My Lords, can the Minister explain how the Government will square the circle of announcing their stated ambition on tackling climate change, while at the same time awarding new licences for oil and gas extraction and approving a new coal mine?

The noble Baroness raises an interesting question. This demonstrates very clearly the transition that we are going through, from fossil fuels to renewable energy. She will know that the Government have a clear policy of moving to renewable energy. It is a transition, during which we will still need oil and—I hope to a much lesser extent—coal to get us from A to Z. I appreciate that it is a complex area, but that is the Government’s position.

My Lords, who is the Minister responsible for the Met Office? I am sorry to say that it used to be me.

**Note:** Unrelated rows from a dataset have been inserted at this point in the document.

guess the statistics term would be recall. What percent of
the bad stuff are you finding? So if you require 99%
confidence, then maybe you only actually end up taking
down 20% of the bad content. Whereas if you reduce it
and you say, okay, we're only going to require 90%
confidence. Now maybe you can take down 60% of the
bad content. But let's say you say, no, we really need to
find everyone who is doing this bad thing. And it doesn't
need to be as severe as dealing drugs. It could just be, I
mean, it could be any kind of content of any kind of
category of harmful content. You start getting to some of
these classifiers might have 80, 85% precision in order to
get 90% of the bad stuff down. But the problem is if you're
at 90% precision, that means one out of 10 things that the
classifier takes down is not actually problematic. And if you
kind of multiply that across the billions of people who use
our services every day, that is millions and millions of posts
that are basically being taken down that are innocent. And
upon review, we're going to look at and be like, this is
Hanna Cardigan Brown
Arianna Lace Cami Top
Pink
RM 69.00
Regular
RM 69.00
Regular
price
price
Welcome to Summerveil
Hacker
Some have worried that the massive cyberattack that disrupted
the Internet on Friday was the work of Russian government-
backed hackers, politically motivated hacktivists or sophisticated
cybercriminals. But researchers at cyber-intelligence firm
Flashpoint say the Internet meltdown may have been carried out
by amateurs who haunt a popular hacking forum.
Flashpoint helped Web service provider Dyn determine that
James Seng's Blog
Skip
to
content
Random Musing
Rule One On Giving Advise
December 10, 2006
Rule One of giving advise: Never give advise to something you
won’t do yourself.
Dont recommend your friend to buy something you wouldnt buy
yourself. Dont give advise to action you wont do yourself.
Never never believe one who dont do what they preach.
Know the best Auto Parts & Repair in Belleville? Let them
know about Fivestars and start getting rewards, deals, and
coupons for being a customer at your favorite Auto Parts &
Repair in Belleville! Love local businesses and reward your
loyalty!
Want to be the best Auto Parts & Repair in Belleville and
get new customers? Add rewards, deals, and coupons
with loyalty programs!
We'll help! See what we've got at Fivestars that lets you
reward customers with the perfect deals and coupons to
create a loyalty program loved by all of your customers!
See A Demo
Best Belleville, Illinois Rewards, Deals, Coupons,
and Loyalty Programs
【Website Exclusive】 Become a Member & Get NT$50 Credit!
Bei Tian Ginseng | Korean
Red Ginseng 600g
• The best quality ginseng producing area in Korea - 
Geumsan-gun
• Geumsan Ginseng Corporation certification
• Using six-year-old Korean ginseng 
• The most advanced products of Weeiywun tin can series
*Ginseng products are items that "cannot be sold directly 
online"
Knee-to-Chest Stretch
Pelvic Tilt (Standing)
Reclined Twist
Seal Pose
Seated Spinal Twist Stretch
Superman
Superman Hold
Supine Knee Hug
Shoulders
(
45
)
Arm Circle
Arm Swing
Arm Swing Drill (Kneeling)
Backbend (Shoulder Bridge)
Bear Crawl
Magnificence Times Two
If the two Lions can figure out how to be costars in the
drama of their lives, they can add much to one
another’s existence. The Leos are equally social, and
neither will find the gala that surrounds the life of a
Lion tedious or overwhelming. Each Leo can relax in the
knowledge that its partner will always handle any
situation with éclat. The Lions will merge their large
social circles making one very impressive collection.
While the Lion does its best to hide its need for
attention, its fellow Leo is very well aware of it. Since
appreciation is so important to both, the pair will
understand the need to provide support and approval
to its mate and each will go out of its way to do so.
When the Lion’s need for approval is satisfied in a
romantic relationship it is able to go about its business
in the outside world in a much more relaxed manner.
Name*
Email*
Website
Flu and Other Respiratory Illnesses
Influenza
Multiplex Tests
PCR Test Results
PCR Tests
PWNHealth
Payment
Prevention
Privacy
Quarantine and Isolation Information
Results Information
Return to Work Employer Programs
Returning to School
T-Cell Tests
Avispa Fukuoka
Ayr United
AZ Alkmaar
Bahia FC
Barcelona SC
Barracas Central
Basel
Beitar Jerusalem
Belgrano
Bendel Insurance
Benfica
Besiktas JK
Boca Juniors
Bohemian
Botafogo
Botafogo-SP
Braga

My Lords, does my noble friend the Minister agree that, with the changes in weather patterns—intense heat followed by very short, sharp but intense showers—surface water has been identified as an increasing problem since 2007? Will he address the issue of highways authorities not having responsibility for surface water run off? This is one of the greatest causes of pollution in our rivers and it needs to be addressed where it joins with combined sewers and enters people’s homes and our rivers.

It would probably be best if I wrote to my noble friend about this. She has raised a range of issues which I do not have time to go into today. I will write to her in due course.

My Lords, rising temperatures obviously go hand in hand with rising sea levels and coastal erosion. The latter is having a particularly serious impact on parts of the Norfolk coast. Can the Minister confirm to the House that a previous policy of managed decline is no longer in place and that we will do all we can to help the communities affected by the impact of such events?

My noble friend will be aware that the Government have committed north of £5 billion for flooding and coastal erosion. We are now half way through that programme. I will write to my noble friend specifically about the Norfolk coast.

My Lords, does that Minister agree that, with the need to cut emissions and the growth in the amount of power that our nation requires, there is a real need to speed up the provision of nuclear power to ensure that we have green energy?

My Lords, as the Minister will know, net zero is impossible without decarbonising heating. The clean heat market mechanism is a crucial part of that. Does he recognise its importance? Will he refute media speculation that the Government are considering a U-turn on it? Will he make representations to boiler manufacturers that are unfairly passing these costs on to consumers?

Again, I will write to the right reverend Prelate in due course. I am doing rather a lot of writing today, am I not? This is a broad subject which I am slowly getting my head around.

My Lords, further to the question from the right reverend Prelate, is it not important that everyone realises that passing on the cost to consumers is not unfair—this is what is going to happen? In pursuing our policy, we have to be aware of this cost and phase it in over time. It is completely irresponsible to move ahead of people’s ability to pay.

I entirely agree with my noble friend. The communication on this transition has not been entirely well presented. A transition to a green energy future is going to cost a significant amount of money. I concur with my noble friend’s view on this.